# Hyprocrisy and Homosexual Jews



## Brian (Mar 1, 2005)

*Reflections on Romans 2:1-4*

I recently did a paper on this section, and was wondering what you guys think of this text. 



*Romans 2:1 - 4* 
_Therefore you have no excuse, O man, every one of you who judges. For in passing judgment on another you condemn yourself, because you, the judge, practice the very same things. We know that the judgment of God rightly falls on those who do such things. Do you suppose, O man--you who judge those who do such things and yet do them yourself--that you will escape the judgment of God? Or do you presume on the riches of his kindness and forbearance and patience, not knowing that God's kindness is meant to lead you to repentance?_ *[ESV]*



Paul has just finished letting the Gentiles have it in Romans 1:18ff, and now he begins ch. 2 with "Therefore" (_dio_). He lambasts "O Man" as being without excuse (_anapologetos_) and for doing the same things he just got done ramrodding the Gentiles for. So, I have a few questions for you.

1. Who is the "O man" of vv. 1 and 3 (ch 2 still)? Just to give you a hint, Paul is using diatribe style, speaking in the second person and using the vocative tense for "man" (_anthrope_). He does this later in 2:17, again in 9:19ff, and again in chapter 11 of Romans. Many (nearly all) contemporary commentators hold that the "O Man" is a Jew, but there is VERY little support.

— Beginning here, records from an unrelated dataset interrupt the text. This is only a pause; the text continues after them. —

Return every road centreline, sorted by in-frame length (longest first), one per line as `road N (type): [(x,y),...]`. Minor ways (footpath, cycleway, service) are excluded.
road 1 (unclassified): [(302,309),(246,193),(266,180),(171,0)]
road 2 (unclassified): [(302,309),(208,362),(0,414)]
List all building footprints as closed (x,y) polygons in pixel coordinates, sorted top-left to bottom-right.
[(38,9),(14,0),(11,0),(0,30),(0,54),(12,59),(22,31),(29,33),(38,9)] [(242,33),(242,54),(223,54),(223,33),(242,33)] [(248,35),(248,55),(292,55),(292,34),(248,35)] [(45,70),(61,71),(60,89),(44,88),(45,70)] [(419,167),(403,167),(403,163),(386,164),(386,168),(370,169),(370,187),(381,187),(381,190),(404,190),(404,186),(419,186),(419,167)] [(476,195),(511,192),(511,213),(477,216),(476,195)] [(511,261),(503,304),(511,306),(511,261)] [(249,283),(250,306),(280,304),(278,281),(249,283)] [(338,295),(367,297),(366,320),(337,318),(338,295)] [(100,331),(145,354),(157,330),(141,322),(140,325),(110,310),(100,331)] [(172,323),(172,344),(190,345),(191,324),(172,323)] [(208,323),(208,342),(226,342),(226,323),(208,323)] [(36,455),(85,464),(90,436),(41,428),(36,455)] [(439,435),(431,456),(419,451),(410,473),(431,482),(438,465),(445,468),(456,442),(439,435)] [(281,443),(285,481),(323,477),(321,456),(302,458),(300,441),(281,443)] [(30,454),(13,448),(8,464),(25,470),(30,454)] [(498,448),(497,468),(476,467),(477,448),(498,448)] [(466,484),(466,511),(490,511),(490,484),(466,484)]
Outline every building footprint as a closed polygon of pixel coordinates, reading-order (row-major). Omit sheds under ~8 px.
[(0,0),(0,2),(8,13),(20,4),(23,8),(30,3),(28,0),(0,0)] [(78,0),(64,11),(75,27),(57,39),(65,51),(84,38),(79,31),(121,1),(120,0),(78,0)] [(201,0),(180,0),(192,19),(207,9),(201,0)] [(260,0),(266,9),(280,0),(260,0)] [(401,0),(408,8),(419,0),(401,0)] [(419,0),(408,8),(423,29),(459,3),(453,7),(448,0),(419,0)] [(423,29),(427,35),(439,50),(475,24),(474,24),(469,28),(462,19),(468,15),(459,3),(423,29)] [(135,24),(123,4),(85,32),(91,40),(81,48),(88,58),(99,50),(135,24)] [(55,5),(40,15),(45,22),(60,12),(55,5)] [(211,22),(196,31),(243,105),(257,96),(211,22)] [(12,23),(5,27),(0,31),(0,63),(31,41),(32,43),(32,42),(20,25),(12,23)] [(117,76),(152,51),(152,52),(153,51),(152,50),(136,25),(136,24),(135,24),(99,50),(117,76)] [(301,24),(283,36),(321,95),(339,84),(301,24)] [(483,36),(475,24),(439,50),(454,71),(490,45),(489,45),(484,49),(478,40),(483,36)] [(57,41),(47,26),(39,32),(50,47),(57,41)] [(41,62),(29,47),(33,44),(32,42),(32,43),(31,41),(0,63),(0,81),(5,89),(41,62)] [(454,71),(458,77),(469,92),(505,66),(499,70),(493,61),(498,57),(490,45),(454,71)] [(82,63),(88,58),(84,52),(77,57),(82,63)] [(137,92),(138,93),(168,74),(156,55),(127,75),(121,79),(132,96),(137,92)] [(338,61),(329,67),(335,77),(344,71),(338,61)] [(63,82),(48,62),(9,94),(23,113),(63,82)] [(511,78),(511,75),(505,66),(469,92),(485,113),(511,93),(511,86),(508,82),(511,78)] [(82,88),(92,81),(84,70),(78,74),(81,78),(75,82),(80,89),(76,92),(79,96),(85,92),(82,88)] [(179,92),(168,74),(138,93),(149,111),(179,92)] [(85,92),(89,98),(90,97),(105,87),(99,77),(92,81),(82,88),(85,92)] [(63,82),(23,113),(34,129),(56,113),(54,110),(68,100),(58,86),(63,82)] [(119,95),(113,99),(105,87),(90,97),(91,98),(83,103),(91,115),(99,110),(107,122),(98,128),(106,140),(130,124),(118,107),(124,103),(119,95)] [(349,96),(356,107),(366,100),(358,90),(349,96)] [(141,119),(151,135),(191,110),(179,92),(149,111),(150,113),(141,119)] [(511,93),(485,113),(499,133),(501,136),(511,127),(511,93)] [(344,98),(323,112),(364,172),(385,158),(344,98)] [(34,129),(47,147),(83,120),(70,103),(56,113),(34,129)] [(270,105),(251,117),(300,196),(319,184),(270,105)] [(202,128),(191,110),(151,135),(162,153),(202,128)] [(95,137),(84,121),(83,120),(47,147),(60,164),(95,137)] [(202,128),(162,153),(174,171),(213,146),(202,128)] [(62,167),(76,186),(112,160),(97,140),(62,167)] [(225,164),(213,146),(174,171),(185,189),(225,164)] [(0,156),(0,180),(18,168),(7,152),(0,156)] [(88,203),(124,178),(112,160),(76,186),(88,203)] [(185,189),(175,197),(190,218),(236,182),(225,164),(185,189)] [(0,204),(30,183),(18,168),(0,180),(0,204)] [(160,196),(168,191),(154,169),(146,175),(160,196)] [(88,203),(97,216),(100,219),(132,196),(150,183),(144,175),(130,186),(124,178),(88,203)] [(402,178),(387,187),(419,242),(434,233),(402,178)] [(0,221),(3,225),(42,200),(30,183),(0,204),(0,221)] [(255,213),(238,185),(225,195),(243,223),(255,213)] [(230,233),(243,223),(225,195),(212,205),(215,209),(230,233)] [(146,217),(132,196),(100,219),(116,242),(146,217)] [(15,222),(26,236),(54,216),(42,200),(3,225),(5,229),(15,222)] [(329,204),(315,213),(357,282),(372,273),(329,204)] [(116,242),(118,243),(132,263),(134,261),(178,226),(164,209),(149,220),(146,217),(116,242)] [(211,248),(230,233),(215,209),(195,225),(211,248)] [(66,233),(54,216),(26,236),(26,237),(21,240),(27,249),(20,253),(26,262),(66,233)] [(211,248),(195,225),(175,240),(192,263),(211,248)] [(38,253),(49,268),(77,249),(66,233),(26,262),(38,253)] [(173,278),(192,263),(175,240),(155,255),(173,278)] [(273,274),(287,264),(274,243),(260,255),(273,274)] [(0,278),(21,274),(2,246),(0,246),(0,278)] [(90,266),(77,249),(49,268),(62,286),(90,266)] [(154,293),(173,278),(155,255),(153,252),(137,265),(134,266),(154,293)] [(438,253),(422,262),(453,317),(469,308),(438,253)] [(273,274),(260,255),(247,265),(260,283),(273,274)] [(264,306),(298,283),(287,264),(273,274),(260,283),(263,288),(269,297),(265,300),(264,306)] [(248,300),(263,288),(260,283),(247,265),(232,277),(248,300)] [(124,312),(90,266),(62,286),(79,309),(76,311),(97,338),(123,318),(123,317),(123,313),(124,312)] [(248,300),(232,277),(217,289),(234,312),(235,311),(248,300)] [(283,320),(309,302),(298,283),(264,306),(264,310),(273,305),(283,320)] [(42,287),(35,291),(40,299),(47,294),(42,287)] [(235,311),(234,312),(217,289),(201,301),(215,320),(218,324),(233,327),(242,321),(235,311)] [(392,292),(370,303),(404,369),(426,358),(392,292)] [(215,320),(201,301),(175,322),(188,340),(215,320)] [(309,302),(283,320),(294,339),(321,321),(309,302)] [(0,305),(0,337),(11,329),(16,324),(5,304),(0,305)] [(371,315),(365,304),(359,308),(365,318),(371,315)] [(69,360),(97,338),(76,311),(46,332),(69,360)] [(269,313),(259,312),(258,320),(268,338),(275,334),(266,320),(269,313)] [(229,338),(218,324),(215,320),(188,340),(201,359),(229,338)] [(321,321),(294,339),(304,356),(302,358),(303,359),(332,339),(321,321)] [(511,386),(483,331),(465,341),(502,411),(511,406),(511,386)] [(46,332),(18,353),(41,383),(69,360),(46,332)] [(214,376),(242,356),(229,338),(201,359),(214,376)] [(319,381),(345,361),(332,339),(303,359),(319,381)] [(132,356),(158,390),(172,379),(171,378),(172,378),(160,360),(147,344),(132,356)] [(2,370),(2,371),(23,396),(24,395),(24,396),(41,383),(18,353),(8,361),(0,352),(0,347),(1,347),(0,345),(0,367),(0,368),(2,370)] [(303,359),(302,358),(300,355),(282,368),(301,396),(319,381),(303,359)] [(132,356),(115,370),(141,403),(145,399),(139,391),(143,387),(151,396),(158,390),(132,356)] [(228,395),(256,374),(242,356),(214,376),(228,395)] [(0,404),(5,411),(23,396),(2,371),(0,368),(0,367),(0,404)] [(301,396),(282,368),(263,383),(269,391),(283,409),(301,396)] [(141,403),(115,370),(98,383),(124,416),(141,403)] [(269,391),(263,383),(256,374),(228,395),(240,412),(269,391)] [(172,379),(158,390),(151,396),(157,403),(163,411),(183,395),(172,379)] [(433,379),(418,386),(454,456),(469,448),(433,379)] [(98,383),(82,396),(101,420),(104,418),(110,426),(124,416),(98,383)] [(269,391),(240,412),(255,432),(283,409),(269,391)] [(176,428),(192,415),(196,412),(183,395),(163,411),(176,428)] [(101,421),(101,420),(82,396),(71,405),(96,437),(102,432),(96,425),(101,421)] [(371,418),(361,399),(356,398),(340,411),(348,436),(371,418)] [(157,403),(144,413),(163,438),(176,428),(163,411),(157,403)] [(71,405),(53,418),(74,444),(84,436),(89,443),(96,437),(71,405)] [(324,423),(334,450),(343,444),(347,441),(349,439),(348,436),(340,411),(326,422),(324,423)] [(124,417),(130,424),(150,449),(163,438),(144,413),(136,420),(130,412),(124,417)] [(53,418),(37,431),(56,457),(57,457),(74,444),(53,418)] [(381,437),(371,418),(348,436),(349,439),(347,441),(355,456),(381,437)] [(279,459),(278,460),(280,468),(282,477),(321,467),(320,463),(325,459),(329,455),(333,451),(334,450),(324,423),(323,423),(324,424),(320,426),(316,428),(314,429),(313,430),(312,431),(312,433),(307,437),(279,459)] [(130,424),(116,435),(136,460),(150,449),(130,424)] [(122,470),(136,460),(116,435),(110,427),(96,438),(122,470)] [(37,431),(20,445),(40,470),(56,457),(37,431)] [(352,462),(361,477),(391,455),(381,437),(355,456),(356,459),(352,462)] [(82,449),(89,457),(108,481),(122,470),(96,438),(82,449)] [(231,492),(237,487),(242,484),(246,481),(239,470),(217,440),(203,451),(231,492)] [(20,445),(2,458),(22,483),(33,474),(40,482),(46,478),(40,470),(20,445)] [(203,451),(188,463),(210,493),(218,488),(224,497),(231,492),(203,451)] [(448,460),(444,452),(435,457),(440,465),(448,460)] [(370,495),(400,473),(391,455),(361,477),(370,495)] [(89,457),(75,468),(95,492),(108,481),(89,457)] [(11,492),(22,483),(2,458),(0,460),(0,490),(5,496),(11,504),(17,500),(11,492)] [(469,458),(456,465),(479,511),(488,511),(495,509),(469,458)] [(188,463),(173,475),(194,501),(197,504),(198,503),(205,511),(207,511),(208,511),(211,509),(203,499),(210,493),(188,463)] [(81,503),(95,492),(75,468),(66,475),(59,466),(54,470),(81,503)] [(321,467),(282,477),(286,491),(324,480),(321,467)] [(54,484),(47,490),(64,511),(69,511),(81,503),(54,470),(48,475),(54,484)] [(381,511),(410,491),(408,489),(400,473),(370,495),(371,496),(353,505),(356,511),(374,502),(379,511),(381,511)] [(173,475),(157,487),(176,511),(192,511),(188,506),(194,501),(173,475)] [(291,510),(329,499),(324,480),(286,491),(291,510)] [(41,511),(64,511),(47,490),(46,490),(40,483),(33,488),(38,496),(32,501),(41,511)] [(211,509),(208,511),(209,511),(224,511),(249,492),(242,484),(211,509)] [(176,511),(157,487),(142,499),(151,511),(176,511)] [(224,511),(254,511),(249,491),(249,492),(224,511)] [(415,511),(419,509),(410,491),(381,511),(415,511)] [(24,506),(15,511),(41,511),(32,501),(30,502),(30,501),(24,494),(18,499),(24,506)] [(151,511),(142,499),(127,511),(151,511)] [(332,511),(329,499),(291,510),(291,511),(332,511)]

2. If Paul is speaking about Jews in this text, how in the world could he accuse them of doing the same things he just got done with the Gentiles for? To put a point on it:
"I just accused the whole heathen world for homosexuality, murder, inventors of evil, and ignorant of God's decree. And you Jews, you are guilty as well; FOR PRACTICING THE SAME THINGS!" (cf. Romans 2:1, 3). Wouldn't most of the Jewish world stand up in indignation and ask for where in the world they did these sort of things? Or maybe Paul isn't talking to Jews (see question 1)?...

3. Finally, how does v. 4, that God's kindness leads us to repentance fit in with all of this? Hint: Paul isn't condemning flat out judgment - he's doing the same thing!

I look forward to your thoughts. This is a rarely studied passage of Romans, and of Scripture, probably due in part to what is seen as "by works." It will be fun to see what everyone says vs. what I put in my paper.

Thankful for God's kindness... and repentance,
BRIAN

[Edited on 3-1-2005 by Brian]


----------



## ConfederateTheocrat (Mar 13, 2005)

Wow, what a thread title!


----------